** START OF Material for this exercise **

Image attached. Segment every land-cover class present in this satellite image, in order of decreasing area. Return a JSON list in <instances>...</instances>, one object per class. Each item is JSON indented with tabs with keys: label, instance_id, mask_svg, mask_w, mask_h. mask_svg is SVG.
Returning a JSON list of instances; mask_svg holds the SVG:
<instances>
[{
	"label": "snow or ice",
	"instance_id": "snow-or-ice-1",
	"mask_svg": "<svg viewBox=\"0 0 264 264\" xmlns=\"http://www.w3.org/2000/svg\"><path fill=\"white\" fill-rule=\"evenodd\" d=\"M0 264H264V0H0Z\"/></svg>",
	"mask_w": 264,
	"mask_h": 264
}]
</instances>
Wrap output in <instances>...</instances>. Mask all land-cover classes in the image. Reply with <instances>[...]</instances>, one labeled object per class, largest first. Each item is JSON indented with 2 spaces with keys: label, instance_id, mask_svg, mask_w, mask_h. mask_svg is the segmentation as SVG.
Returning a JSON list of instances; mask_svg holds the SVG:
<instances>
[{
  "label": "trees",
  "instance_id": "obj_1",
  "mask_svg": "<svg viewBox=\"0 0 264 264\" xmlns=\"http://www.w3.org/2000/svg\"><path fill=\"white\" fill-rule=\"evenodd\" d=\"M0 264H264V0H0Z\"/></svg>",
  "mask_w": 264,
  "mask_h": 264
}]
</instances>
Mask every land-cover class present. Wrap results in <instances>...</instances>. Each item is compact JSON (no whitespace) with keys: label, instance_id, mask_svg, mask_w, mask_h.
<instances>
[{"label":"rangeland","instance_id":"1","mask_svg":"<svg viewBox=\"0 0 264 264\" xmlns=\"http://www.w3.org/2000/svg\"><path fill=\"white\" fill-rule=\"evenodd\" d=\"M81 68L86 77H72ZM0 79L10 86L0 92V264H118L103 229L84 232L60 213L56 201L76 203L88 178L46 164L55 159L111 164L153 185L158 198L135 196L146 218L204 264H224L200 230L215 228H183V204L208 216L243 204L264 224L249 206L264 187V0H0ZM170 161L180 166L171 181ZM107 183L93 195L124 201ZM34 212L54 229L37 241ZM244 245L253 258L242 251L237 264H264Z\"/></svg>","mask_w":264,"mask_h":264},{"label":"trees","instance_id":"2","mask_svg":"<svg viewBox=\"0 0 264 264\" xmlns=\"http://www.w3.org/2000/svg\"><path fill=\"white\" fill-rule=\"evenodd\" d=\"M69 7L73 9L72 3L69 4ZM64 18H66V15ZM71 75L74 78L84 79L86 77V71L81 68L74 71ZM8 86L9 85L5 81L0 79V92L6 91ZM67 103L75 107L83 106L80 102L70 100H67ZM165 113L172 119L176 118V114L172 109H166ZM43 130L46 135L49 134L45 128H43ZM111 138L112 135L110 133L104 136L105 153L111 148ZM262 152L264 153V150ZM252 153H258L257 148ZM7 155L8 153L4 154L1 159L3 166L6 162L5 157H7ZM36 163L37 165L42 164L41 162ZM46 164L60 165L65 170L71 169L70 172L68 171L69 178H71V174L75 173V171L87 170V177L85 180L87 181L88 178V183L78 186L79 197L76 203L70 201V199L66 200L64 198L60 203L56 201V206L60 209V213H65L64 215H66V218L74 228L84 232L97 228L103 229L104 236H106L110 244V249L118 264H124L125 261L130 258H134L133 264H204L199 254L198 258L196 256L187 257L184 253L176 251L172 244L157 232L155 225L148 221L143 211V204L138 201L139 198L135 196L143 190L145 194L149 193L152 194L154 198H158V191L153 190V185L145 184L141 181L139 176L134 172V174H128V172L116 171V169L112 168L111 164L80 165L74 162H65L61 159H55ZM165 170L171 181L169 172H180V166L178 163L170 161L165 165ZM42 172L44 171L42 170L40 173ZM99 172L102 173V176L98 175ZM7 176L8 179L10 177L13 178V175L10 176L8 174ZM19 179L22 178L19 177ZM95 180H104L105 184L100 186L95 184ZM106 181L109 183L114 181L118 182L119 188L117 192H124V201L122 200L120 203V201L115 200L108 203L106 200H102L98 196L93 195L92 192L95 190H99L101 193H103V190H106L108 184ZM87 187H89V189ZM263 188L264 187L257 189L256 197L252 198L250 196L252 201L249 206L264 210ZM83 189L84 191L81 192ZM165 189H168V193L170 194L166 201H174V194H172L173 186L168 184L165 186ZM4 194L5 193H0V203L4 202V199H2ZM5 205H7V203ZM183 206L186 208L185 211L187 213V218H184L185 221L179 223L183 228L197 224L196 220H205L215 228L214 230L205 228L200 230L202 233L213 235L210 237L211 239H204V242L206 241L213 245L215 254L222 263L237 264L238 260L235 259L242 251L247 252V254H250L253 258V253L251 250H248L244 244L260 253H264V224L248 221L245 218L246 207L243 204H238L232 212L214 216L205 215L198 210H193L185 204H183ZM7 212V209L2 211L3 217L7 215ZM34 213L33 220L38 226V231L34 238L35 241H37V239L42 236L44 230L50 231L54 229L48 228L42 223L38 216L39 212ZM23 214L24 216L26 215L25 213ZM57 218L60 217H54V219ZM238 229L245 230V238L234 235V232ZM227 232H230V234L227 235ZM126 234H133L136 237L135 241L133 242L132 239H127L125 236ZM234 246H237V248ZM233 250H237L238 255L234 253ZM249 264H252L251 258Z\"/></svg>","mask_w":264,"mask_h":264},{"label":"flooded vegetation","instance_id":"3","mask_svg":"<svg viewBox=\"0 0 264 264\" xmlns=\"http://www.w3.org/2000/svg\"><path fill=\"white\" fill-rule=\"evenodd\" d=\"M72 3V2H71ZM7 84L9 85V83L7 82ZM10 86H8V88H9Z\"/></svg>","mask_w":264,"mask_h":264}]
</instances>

** END OF Material for this exercise **

▸ Your task:
Retype the listing. Match it exactly.

▸ Output below:
Image attached. Segment every land-cover class present in this satellite image, in order of decreasing area. Return a JSON list in <instances>...</instances>, one object per class. Each item is JSON indented with tabs with keys: label, instance_id, mask_svg, mask_w, mask_h. mask_svg is SVG.
Returning a JSON list of instances; mask_svg holds the SVG:
<instances>
[{
	"label": "snow or ice",
	"instance_id": "snow-or-ice-1",
	"mask_svg": "<svg viewBox=\"0 0 264 264\" xmlns=\"http://www.w3.org/2000/svg\"><path fill=\"white\" fill-rule=\"evenodd\" d=\"M0 264H264V0H0Z\"/></svg>",
	"mask_w": 264,
	"mask_h": 264
}]
</instances>
Wrap output in <instances>...</instances>. Mask all land-cover classes in the image. Reply with <instances>[...]</instances>, one labeled object per class, largest first. Each item is JSON indented with 2 spaces with keys: label, instance_id, mask_svg, mask_w, mask_h. mask_svg is the segmentation as SVG.
Returning a JSON list of instances; mask_svg holds the SVG:
<instances>
[{
  "label": "trees",
  "instance_id": "obj_1",
  "mask_svg": "<svg viewBox=\"0 0 264 264\" xmlns=\"http://www.w3.org/2000/svg\"><path fill=\"white\" fill-rule=\"evenodd\" d=\"M0 264H264V0H0Z\"/></svg>",
  "mask_w": 264,
  "mask_h": 264
}]
</instances>
Mask every land-cover class present. Wrap results in <instances>...</instances>. Each item is compact JSON (no whitespace) with keys: label, instance_id, mask_svg, mask_w, mask_h.
<instances>
[{"label":"rangeland","instance_id":"1","mask_svg":"<svg viewBox=\"0 0 264 264\" xmlns=\"http://www.w3.org/2000/svg\"><path fill=\"white\" fill-rule=\"evenodd\" d=\"M81 68L86 77H72ZM0 79L10 86L0 92V264H118L103 229L84 232L60 213L56 201L76 203L88 178L46 164L55 159L111 164L153 185L158 198L135 196L146 218L204 264H224L200 230L215 228H183V204L208 216L243 204L264 224L249 206L264 187V0H0ZM170 161L180 166L171 181ZM107 183L93 195L124 201ZM34 212L54 229L37 241ZM244 245L253 258L242 251L237 264H264Z\"/></svg>","mask_w":264,"mask_h":264},{"label":"trees","instance_id":"2","mask_svg":"<svg viewBox=\"0 0 264 264\" xmlns=\"http://www.w3.org/2000/svg\"><path fill=\"white\" fill-rule=\"evenodd\" d=\"M69 7L73 9L72 3L69 4ZM64 18H66V15ZM71 75L74 78L84 79L86 77V71L81 68L74 71ZM8 86L9 85L5 81L0 79V92L6 91ZM67 103L75 107L83 106L80 102L70 100H67ZM165 113L172 119L176 118V114L172 109H166ZM43 130L46 135L49 134L45 128H43ZM111 138L112 135L110 133L104 136L105 153L111 148ZM262 152L264 153V150ZM252 153H258L257 148ZM7 155L8 153L4 154L1 159L3 166L6 162L5 157H7ZM36 163L37 165L42 164L41 162ZM46 164L60 165L65 170L71 169L70 172L68 171L69 178H71V174L75 173V171L87 170V177L85 180L87 181L88 178V183L78 186L79 197L76 203L70 201V199L66 200L64 198L60 203L56 201V206L60 209V213H65L64 215H66V218L74 228L84 232L97 228L103 229L104 236H106L110 244V249L118 264H124L125 261L130 258H134L133 264H204L199 254L198 258L196 256L187 257L184 253L176 251L172 244L157 232L155 225L148 221L143 211V204L138 201L139 198L135 196L143 190L145 194L149 193L152 194L154 198H158V191L153 190V185L145 184L141 181L139 176L134 172V174H128V172L116 171V169L112 168L111 164L80 165L74 162H65L61 159H55ZM165 170L171 181L169 172H180V166L178 163L170 161L165 165ZM42 172L44 171L42 170L40 173ZM99 172L102 173V176L98 175ZM7 176L8 179L10 177L13 178V175L10 176L8 174ZM19 179L22 178L19 177ZM95 180H104L105 184L100 186L95 184ZM106 181L109 183L114 181L118 182L119 188L117 192H124V201L122 200L120 203V201L115 200L108 203L106 200H102L98 196L93 195L92 192L95 190H99L101 193H103V190H106L108 184ZM87 187H89V189ZM263 188L264 187L257 189L256 197L252 198L250 196L252 201L249 206L264 210ZM83 189L84 191L81 192ZM165 189H168V193L170 194L166 201H174V194H172L173 186L168 184L165 186ZM4 194L5 193H0V203L4 202V199H2ZM5 205H7V203ZM183 206L186 208L185 211L187 213V218H184L185 221L179 223L183 228L197 224L196 220H205L215 228L214 230L205 228L200 230L202 233L213 235L210 237L211 239H204V242L206 241L213 245L215 254L222 263L237 264L238 260L235 259L242 251L247 252V254H250L253 258V253L251 250H248L244 244L260 253H264V224L248 221L245 218L246 207L243 204H238L232 212L214 216L205 215L198 210H193L185 204H183ZM7 212V209L2 211L3 217L7 215ZM34 213L33 220L38 226V231L34 238L35 241H37V239L42 236L44 230L50 231L54 229L48 228L42 223L38 216L39 212ZM23 214L24 216L26 215L25 213ZM57 218L60 217H54V219ZM238 229L245 230V238L234 235V232ZM227 232H230V234L227 235ZM126 234H133L136 237L135 241L133 242L132 239H127L125 236ZM234 246H237V248ZM233 250H237L238 255L234 253ZM249 264H252L251 258Z\"/></svg>","mask_w":264,"mask_h":264},{"label":"flooded vegetation","instance_id":"3","mask_svg":"<svg viewBox=\"0 0 264 264\" xmlns=\"http://www.w3.org/2000/svg\"><path fill=\"white\" fill-rule=\"evenodd\" d=\"M72 3V2H71ZM7 84L9 85V83L7 82ZM10 86H8V88H9Z\"/></svg>","mask_w":264,"mask_h":264}]
</instances>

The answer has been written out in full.